Task description: Could you retype every entry below exactly as written?

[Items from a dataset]
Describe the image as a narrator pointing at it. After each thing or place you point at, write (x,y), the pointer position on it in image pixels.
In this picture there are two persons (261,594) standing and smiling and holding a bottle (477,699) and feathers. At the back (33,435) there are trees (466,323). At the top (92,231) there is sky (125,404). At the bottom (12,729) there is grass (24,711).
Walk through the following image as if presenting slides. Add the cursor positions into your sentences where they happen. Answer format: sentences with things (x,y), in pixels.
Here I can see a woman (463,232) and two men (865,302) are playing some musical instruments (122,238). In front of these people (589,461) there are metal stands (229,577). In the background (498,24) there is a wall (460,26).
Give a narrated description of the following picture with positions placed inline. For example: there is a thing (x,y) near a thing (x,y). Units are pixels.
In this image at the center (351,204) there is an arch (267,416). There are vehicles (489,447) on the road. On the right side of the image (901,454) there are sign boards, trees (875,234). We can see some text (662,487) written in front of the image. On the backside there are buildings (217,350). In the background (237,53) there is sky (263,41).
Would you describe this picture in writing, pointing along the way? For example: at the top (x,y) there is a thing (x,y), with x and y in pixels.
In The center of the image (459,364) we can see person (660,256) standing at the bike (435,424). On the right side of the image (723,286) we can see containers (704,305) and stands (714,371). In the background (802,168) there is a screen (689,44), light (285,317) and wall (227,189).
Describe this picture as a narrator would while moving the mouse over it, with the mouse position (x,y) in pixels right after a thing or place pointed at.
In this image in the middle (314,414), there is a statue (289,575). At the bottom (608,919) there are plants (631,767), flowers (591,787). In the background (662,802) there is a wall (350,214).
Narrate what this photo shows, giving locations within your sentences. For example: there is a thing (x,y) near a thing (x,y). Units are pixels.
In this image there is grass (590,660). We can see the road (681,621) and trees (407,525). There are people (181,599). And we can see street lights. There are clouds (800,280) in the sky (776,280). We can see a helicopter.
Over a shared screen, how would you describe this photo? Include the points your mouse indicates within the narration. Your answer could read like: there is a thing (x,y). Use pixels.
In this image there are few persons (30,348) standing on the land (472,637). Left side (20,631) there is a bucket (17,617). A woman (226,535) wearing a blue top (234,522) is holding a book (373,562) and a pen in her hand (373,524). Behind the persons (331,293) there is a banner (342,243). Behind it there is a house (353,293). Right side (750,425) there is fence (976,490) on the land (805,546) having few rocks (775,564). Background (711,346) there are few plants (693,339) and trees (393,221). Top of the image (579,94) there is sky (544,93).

Result below:
Describe the image as a narrator pointing at it. After each thing or place you point at, write (x,y), the pointer position on it in image pixels.
In this picture there are two persons (261,594) standing and smiling and holding a bottle (477,699) and feathers. At the back (33,435) there are trees (466,323). At the top (92,231) there is sky (125,404). At the bottom (12,729) there is grass (24,711).
Walk through the following image as if presenting slides. Add the cursor positions into your sentences where they happen. Answer format: sentences with things (x,y), in pixels.
Here I can see a woman (463,232) and two men (865,302) are playing some musical instruments (122,238). In front of these people (589,461) there are metal stands (229,577). In the background (498,24) there is a wall (460,26).
Give a narrated description of the following picture with positions placed inline. For example: there is a thing (x,y) near a thing (x,y). Units are pixels.
In this image at the center (351,204) there is an arch (267,416). There are vehicles (489,447) on the road. On the right side of the image (901,454) there are sign boards, trees (875,234). We can see some text (662,487) written in front of the image. On the backside there are buildings (217,350). In the background (237,53) there is sky (263,41).
Would you describe this picture in writing, pointing along the way? For example: at the top (x,y) there is a thing (x,y), with x and y in pixels.
In The center of the image (459,364) we can see person (660,256) standing at the bike (435,424). On the right side of the image (723,286) we can see containers (704,305) and stands (714,371). In the background (802,168) there is a screen (689,44), light (285,317) and wall (227,189).
Describe this picture as a narrator would while moving the mouse over it, with the mouse position (x,y) in pixels right after a thing or place pointed at.
In this image in the middle (314,414), there is a statue (289,575). At the bottom (608,919) there are plants (631,767), flowers (591,787). In the background (662,802) there is a wall (350,214).
Narrate what this photo shows, giving locations within your sentences. For example: there is a thing (x,y) near a thing (x,y). Units are pixels.
In this image there is grass (590,660). We can see the road (681,621) and trees (407,525). There are people (181,599). And we can see street lights. There are clouds (800,280) in the sky (776,280). We can see a helicopter.
Over a shared screen, how would you describe this photo? Include the points your mouse indicates within the narration. Your answer could read like: there is a thing (x,y). Use pixels.
In this image there are few persons (30,348) standing on the land (472,637). Left side (20,631) there is a bucket (17,617). A woman (226,535) wearing a blue top (234,522) is holding a book (373,562) and a pen in her hand (373,524). Behind the persons (331,293) there is a banner (342,243). Behind it there is a house (353,293). Right side (750,425) there is fence (976,490) on the land (805,546) having few rocks (775,564). Background (711,346) there are few plants (693,339) and trees (393,221). Top of the image (579,94) there is sky (544,93).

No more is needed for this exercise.